Verilen Metin →
Merhaba yeniye cesareti olanlara selam olsun
Yeni sayfa, yeni dergi, yeni macera; Yani kısaca: “Ben geldim.” Bazen hayatın en güzel kararları, “Hadi yeniden başlayalım” deyip alınır. Ben de aynen öyle yaptım ve artık Elele’deyim.
Esin Övet
Tamam kabul ediyorum, yeni başlangıçlar biraz tedirgin eder. Ama bizim mesleğin göbek adıdır “Yeni”lik.
Her an “Yeniye hazır ol”duğumuzdan, donanımlıyız.
Çünkü bildiğimiz tek dil bu; Yazmak, haber yapmak ve haberin 5 N 1 K’sını masaya yatırmak.
Zira mesleğin kodlarında “Acaba olur mu?” ya hiç bir zaman yer olmadığından, bizler kervanı yolda düzmeye alışkınız.
Bu sebeple yeniliklere hazır ve cesur bir kadın olan mesleğin ustalarından Ferhan Kaya Poray ile konuşurken “Haydi” dedik ve işte buradayım.
Yeni bir sayfa, yeni bir dergi, yeni bir ses…
Ve bu köşede alıştığınız o düz anlatım yok, şimdiden haber vereyim.
Burada “ilişkiler” sahneye çıkıyor: Kadınlar, erkekler, aşk, karmaşa, tripler, gurur savaşları ve tabii ki o meşhur “Sen değiştin” repliği.
Bu köşede o karmaşayı biraz deşeceğim.
Çünkü bazı şeyleri konuşmadan, gülmeden, hatta biraz tiye almadan anlamak imkânsız.
Ve evet, “Siz uyurken” dönen dolapları da masaya yatıracağız. Bazen sizin hikâyenizden, bazen ünlülerin aşk laboratuvarlarından.
Burada bolca “Biz” olacak.
Son yıllarda çoğunluğun unuttuğunun aksine…
Gerçek hikâyeler, dürüst sorgular, bazen dertleşme, bazen kahkaha…
Klişeleri kırmaya, “ilişkiler böyle olmalı” diyenlere göz devirmeye geldim.
Şimdi diyeceksiniz ki: “Hopppplaaaaa. Ne oldu Habertürk? Daha sorularımızı yanıtlamadın. Biz sana günlerdir soruyoruz sesin soluğun çıkmadı. Ne oldu da buradasın” diye.
Haklısınız!!! Biraz kafa dinlemek, bolca enerji depolamak için sessiz kalmak adettendir. Ve işte buradayım. Ve evet o konuyu da aradan çıkaralım.
Mesleğe yıllar önce başladım malum. Artık çoğunuz biliyor takvimler 90’ları gösteriyordu. Gel zaman git zaman çok yayın kollarında görev aldım.
Ve sonra da, 2009’da Fatih Altaylı’nın “Hadi” dediği zaman Habertürk’te yazmaya başladım. O zaman bu zaman oradan sizlerle buluşuyorum.
Evet Habertürk maceram uzun soluklu bir yoldu. Bol dedikodulu, çok kahkahalı. Zaman zaman derinlere sert inişler yaptık. Kimselerin duymadığı, bilmediği haberleri ilk benim köşeden okudunuz. Gecenin karanlığında dönen dolapları ilk benden duyduğunuz. Sayısız haber, sayısız yazı, sayısız gündem belirledik.

Veri Satırları →
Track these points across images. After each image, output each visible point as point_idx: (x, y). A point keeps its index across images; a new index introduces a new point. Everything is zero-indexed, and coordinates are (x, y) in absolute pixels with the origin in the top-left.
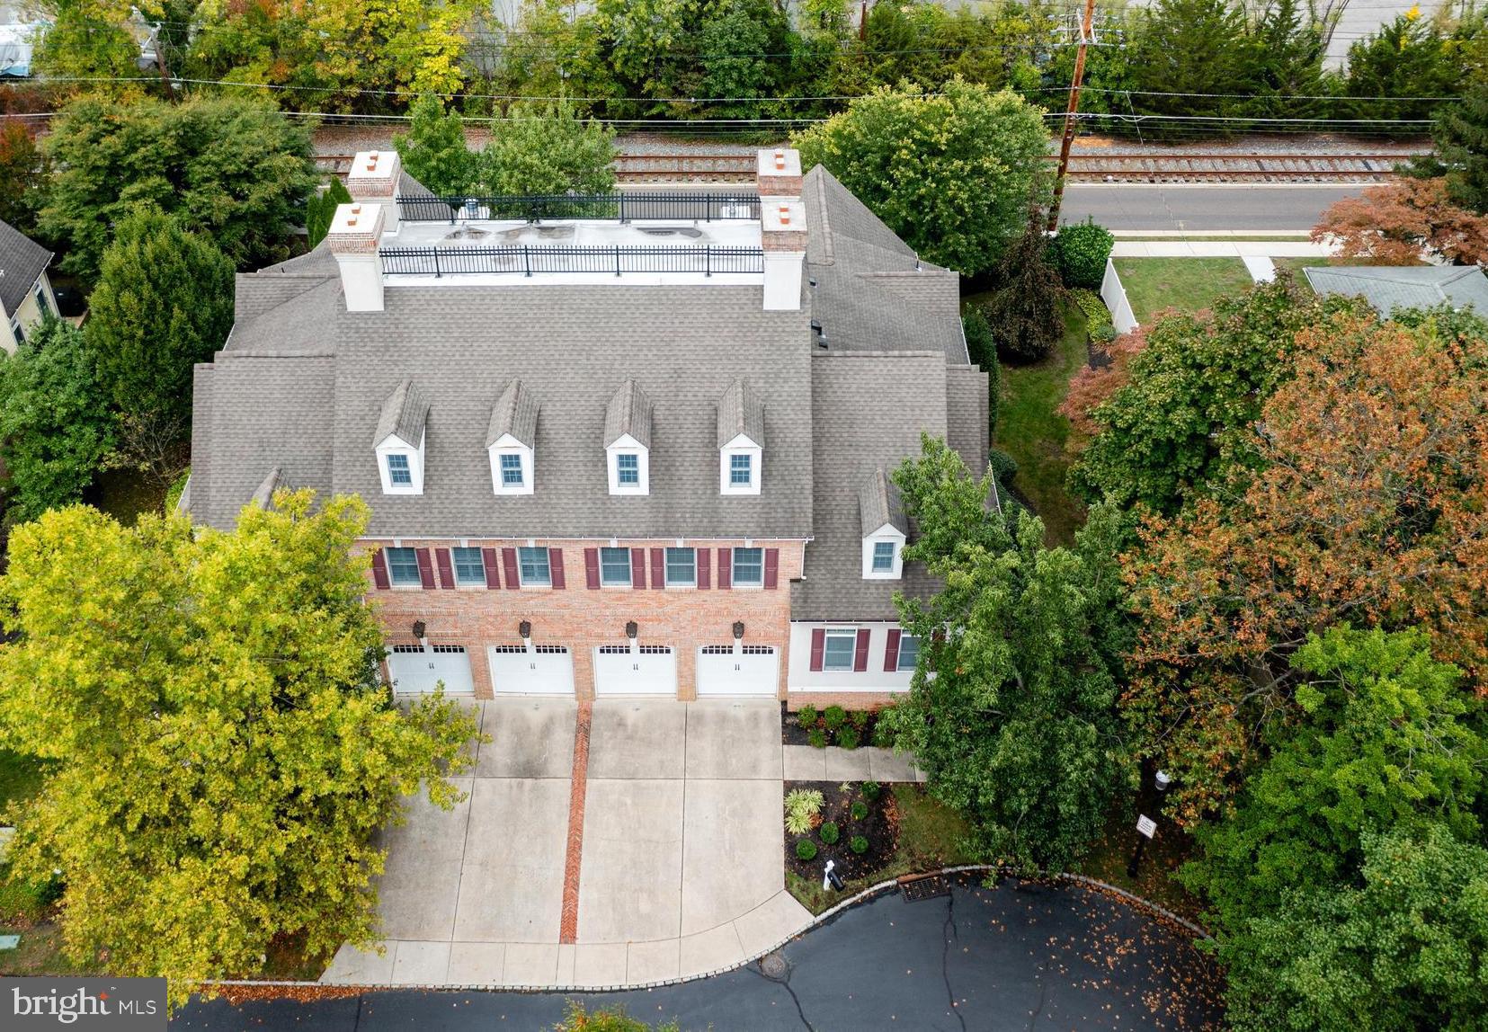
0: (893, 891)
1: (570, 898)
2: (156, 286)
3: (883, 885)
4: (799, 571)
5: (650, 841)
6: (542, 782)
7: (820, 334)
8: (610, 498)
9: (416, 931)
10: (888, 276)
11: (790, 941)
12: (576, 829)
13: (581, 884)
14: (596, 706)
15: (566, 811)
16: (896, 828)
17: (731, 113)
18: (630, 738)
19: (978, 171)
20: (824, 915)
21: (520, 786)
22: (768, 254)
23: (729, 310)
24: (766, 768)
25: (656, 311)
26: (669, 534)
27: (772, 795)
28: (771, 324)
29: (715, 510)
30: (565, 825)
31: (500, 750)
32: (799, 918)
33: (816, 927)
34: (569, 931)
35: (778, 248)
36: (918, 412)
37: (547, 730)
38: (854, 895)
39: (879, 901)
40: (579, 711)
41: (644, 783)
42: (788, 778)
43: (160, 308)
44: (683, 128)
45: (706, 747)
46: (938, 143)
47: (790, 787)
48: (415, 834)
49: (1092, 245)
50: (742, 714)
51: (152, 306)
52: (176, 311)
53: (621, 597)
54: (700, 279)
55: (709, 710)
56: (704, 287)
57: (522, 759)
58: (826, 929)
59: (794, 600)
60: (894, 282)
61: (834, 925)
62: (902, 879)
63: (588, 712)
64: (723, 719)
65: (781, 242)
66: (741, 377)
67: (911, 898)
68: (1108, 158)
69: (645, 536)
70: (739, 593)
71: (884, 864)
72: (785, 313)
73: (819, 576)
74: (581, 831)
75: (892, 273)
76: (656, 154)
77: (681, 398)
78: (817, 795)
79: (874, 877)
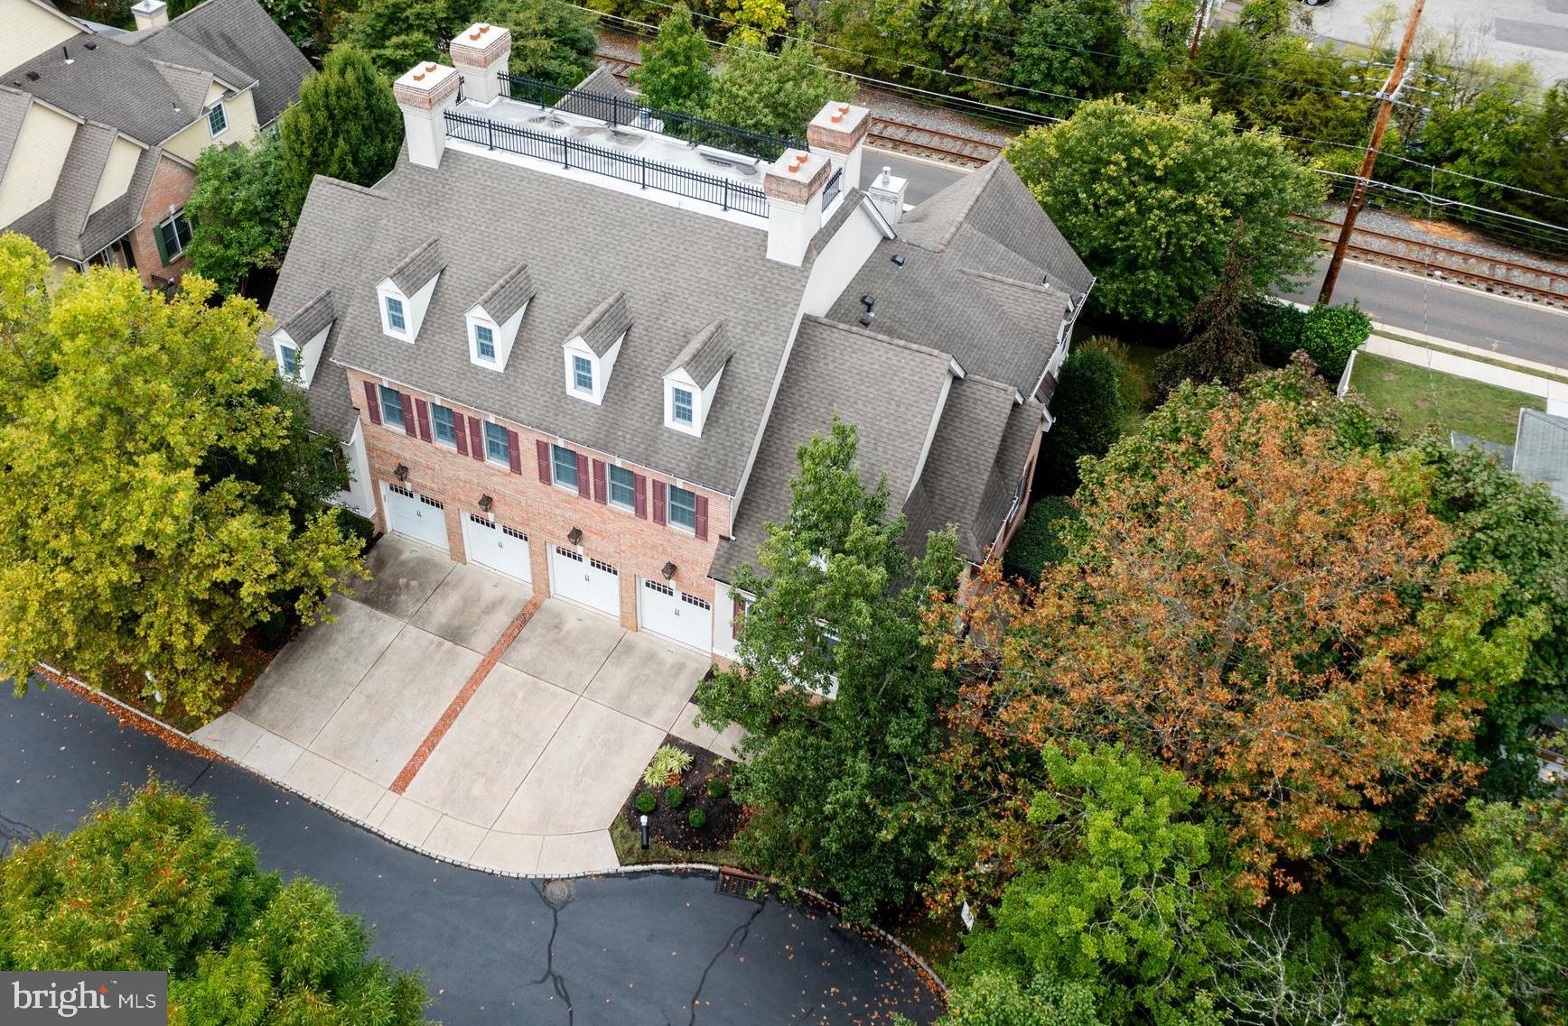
0: (714, 876)
1: (420, 756)
2: (331, 116)
3: (704, 866)
4: (726, 527)
5: (517, 737)
6: (459, 649)
7: (869, 311)
8: (567, 397)
9: (282, 729)
10: (993, 280)
11: (585, 877)
12: (462, 700)
13: (437, 748)
14: (547, 603)
15: (463, 682)
16: (746, 820)
17: (1031, 106)
18: (557, 641)
19: (1190, 207)
20: (630, 868)
21: (441, 644)
22: (770, 199)
23: (733, 249)
24: (659, 716)
25: (667, 232)
26: (605, 448)
27: (649, 741)
28: (769, 274)
29: (655, 440)
30: (455, 692)
31: (443, 609)
32: (605, 859)
33: (617, 875)
34: (401, 784)
35: (779, 195)
36: (902, 409)
37: (492, 607)
38: (670, 863)
39: (692, 879)
40: (530, 602)
41: (543, 684)
42: (672, 733)
43: (330, 135)
44: (980, 111)
45: (617, 677)
46: (1154, 167)
47: (671, 741)
48: (333, 650)
49: (1341, 332)
50: (670, 660)
51: (323, 131)
52: (341, 142)
53: (568, 500)
54: (716, 211)
55: (644, 645)
56: (718, 220)
57: (456, 622)
58: (625, 881)
59: (718, 557)
60: (998, 288)
61: (635, 881)
62: (726, 869)
63: (536, 606)
64: (651, 657)
65: (782, 189)
66: (722, 318)
67: (723, 890)
68: (1451, 252)
69: (584, 443)
70: (672, 534)
71: (715, 848)
72: (786, 266)
73: (747, 540)
74: (464, 703)
75: (998, 277)
76: (945, 132)
77: (661, 322)
78: (686, 758)
79: (697, 855)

Görev Listesi →
**1)** Verilen metne göre yazar Habertürk'te yazmaya hangi yıl başladı?
**2)** Şu ifadeler verilen metinle uyuşuyor mu? (a) Yazar mesleğe 90'larda başladı. (b) Yazarın bu köşesinde alışılmış düz anlatım sürecek. (c) Yazar artık Elele'de yazıyor. Her biri için evet ya da hayır deyin ve metnin belirleyici sözlerini aynen alıntılayın.

Beklenen Çıktılar →
**1)** 2009'da.

**2)**
(a) Evet: "takvimler 90’ları gösteriyordu"
(b) Hayır: "bu köşede alıştığınız o düz anlatım yok"
(c) Evet: "artık Elele’deyim"